§ Task requirements:
1 - In the post on the two DHNow projects below, roughly how many Editor's Choice articles were featured for 2014?
2 - Update the post on the two DHNow projects, starting at "In a week’s" and ending at "DHNow’s Editors-at-Large base.", so that "Web Mapping" becomes "Network Mapping".
3 - Please take the post on the two DHNow projects further, picking up right after its final sentence.

§ Text:
A Tale of Two Projects

In a week’s time, the semester and by extension the DH Fellowship will come to an end. As such, it is time for the end of the semester blog post. IN the time since my last blog post, I have had divided my time into two projects associated with Digital Humanities Now. The first project (Web Scraping) was focused on the content published by DHNow while the second (Web Mapping) focused on DHNow’s Editors-at-Large base.

Web Scraping

Over the years, Digital Humanities Now has published hundreds of Editor’s Choice pieces. For 2014 alone, roughly 165 Editor’s Choice articles from numerous authors were featured. Such a large corpus of documents provided a ready source of data about the publishing patterns of DHNow. In order to translate the documents into usable data we needed to format the Editor’s Choice articles into a usable format, namely machine-readable text. The task, then, was to go through each Editor’s Choice article and scrape the body text down into a .txt file. I had never scraped a website before, so this project was going to be a great learning opportunity.

I began the project by reading through the Beautiful Soup web scraping tutorial on Programming Historian by Jeri Wieringa. It uses a Python library called Beautiful Soup to go into a website and scrape the data. During my rotation in the Research Division last semester, the three first year Fellows had quickly worked through the Beautiful Soup tutorial but I needed a refresher. However, I made a switch from Python and to R. This change came from the suggestion of Amanda Regan who has experience using R. As she explained it, R is a statistical computing language and would be a better resource in analyzing the corpus of Editor’s Choices than Python. After downloading R Studio (a great IDE) and playing around with R, I found it to be a fairly intuitive language (more so for those who have some background in coding). I came to rely on Mandy and Lincoln Mullen when running into issues and they were both extremely helpful. Learning R was fun and it was also exciting as R is the primary language taught and used in the Clio Wired III course, which I plan on taking the next time it is offered.

§ Given material:
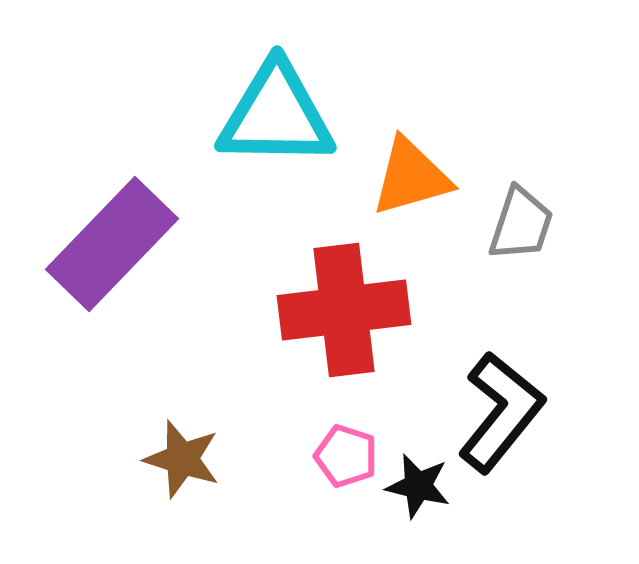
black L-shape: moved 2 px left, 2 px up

§ Answers provided:
1 - Roughly 165.

2 -
In a week’s time, the semester and by extension the DH Fellowship will come to an end. As such, it is time for the end of the semester blog post. IN the time since my last blog post, I have had divided my time into two projects associated with Digital Humanities Now. The first project (Web Scraping) was focused on the content published by DHNow while the second (Network Mapping) focused on DHNow’s Editors-at-Large base.

3 -
In order to scrape the body text of each post, I relied on the class names of each html tags containing the text. I imported in a .csv file of all the Editor’s Choice articles and search each website for a specific class name. When found, R would scrape all the text found in that tag, place it in a .txt file whose name corresponds with the articles ID number. Finding the class name was a hang up, but I was able to use the Selector Gadget tool to expedite the process. It essentially makes your webpage’s css structure interactive allowing you to click on items to view their extent and class names. I learned a lot about website structures in while identifying each body text’s class name. In the end, I was able to scrape 150 of the 165 Editor’s Choice articles.

You can find my code on my Github account here.

Web Mapping

The second project I was fortunate to work on was displaying our Editor-at-Large spatially on a map. My undergraduate work is in Geographic Information Systems (GIS) so this project in part came out of my interests and prior experience. In association with this project I am writing two blog posts for the soon to be DHNow blog. The first will detail the process of developing and designing the map while the second will delve into what the map is “telling us.” For the sake of the Fellows blog, I will instead reflect on my experience in creating the Editors-at-Large map and will link to the other two blogs when they are published.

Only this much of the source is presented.